As an IPP, Ecoener builds and owns its assets, which sets it apart from EPC companies which business is to build the plants to sell them thereafter.
These types of companies are characterized by high leverage, especially during expansion phases, as once in production, they have stable income for 20-25 years.
Today, we analyze in detail this interesting company, diversified, expanding, and with stable revenues. To do so, we study all its operational and under-construction assets, its debt and management, and conduct a valuation of its shares.
Ecoener Assets and Strategy in detail
At previously stated, at the moment Ecoener has 341 MW in production and 399 MW in construction. Ecoener's renewable energy assets are spread across three main technologies: hydroelectric, wind, and solar PV. However, there are significant differences. Hydroelectric power was mainly developed in Galicia in the company's early years. Subsequently, there was a major investment in wind power in the Canary Islands (these assets have special regulated conditions). In the last two to three years, they have purely focused on the solar pipeline, as evidenced by the over 250MW between operation and construction in the Dominican Republic, for which they have signed 15years PPAs with spectacular conditions ($88/MWh) - The projects in the Dominican Republic have an EBITDA margin of 91%.

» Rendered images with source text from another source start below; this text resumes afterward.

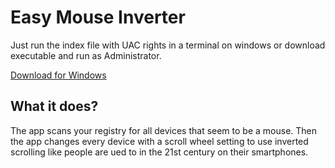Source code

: # Easy Mouse Inverter

Just run the index file with UAC rights in a terminal on windows or download executable and run as Administrator.

[Download for Windows](https://github.com/shroomlife/easy-mouse-inverter/releases/download/v.1.0.0/invertMouseScrolling.exe)

## What it does?

The app scans your registry for all devices that seem to be a mouse. Then the app changes every device with a scroll wheel setting to use inverted scrolling like people are ued to in the 21st century on their smartphones.
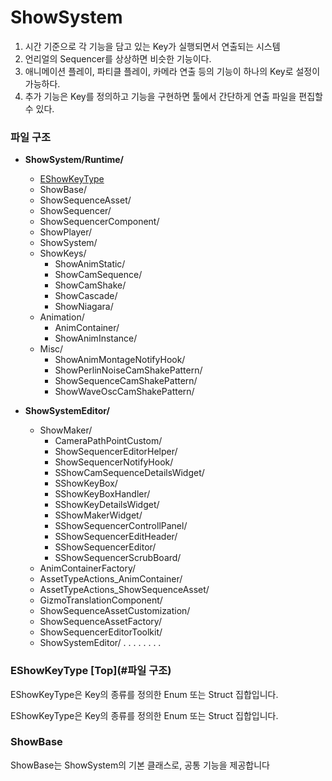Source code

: # ShowSystem

1. 시간 기준으로 각 기능을 담고 있는 Key가 실행되면서 연출되는 시스템
2. 언리얼의 Sequencer를 상상하면 비슷한 기능이다.
3. 애니메이션 플레이, 파티클 플레이, 카메라 연출 등의 기능이 하나의 Key로 설정이 가능하다.
4. 추가 기능은 Key를 정의하고 기능을 구현하면 툴에서 간단하게 연출 파일을 편집할 수 있다.
### 파일 구조

- **ShowSystem/Runtime/**
  - [EShowKeyType](#eshowkeytype)
  - ShowBase/
  - ShowSequenceAsset/
  - ShowSequencer/
  - ShowSequencerComponent/
  - ShowPlayer/
  - ShowSystem/
  - ShowKeys/
    - ShowAnimStatic/
    - ShowCamSequence/
    - ShowCamShake/
    - ShowCascade/
    - ShowNiagara/
  - Animation/
    - AnimContainer/
    - ShowAnimInstance/
  - Misc/
    - ShowAnimMontageNotifyHook/
    - ShowPerlinNoiseCamShakePattern/
    - ShowSequenceCamShakePattern/
    - ShowWaveOscCamShakePattern/

- **ShowSystemEditor/**
  - ShowMaker/
    - CameraPathPointCustom/
    - ShowSequencerEditorHelper/
    - ShowSequencerNotifyHook/
    - SShowCamSequenceDetailsWidget/
    - SShowKeyBox/
    - SShowKeyBoxHandler/
    - SShowKeyDetailsWidget/
    - SShowMakerWidget/
    - SShowSequencerControllPanel/
    - SShowSequencerEditHeader/
    - SShowSequencerEditor/
    - SShowSequencerScrubBoard/
  - AnimContainerFactory/
  - AssetTypeActions_AnimContainer/
  - AssetTypeActions_ShowSequenceAsset/
  - GizmoTranslationComponent/
  - ShowSequenceAssetCustomization/
  - ShowSequenceAssetFactory/
  - ShowSequencerEditorToolkit/
  - ShowSystemEditor/
.
.
.
.
.
.
.
.

### EShowKeyType [Top](#파일 구조)
EShowKeyType은 Key의 종류를 정의한 Enum 또는 Struct 집합입니다.

EShowKeyType은 Key의 종류를 정의한 Enum 또는 Struct 집합입니다.

<h3 id="showbase">ShowBase</h3>
ShowBase는 ShowSystem의 기본 클래스로, 공통 기능을 제공합니다

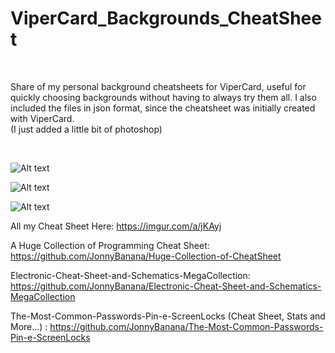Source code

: # ViperCard_Backgrounds_CheatSheet

</BR>


Share of my personal background cheatsheets for ViperCard, useful for quickly choosing backgrounds without having to always try them all. I also included the files in json format, since the cheatsheet was initially created with ViperCard.
</BR>
(I just added a little bit of photoshop)

</BR>

![Alt text](https://i.imgur.com/PLVRxXj.jpg "ViperCard_Background_CheatSheet")

![Alt text](https://i.imgur.com/S8NyJ4p.jpg "ViperCard_Background_CheatSheet")

![Alt text](https://github.com/JonnyBanana/ViperCard_Backgrounds_CheatSheet/blob/master/PNG/ViperCard_Background_CheatSheet3.png "ViperCard_Background_CheatSheet")

All my Cheat Sheet Here:
https://imgur.com/a/jKAyj

A Huge Collection of Programming Cheat Sheet:
https://github.com/JonnyBanana/Huge-Collection-of-CheatSheet

Electronic-Cheat-Sheet-and-Schematics-MegaCollection:
https://github.com/JonnyBanana/Electronic-Cheat-Sheet-and-Schematics-MegaCollection

The-Most-Common-Passwords-Pin-e-ScreenLocks (Cheat Sheet, Stats and More...) :
https://github.com/JonnyBanana/The-Most-Common-Passwords-Pin-e-ScreenLocks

It is important to mention that in Spain, Ecoener sells the electricity generated by its assets on the spot market (Galician assets, Canary Island has a regulated regime), while in Latin America, it sells energy through power purchase agreements (PPAs).
Hydroelectric Assets
Ecoener has a total of 55 MW of hydroelectric assets, with the majority located in Spain (with the exception of 14.2 MW in Guatemala). These assets boast an average load factor of 34%, contributing significantly to the annual energy production.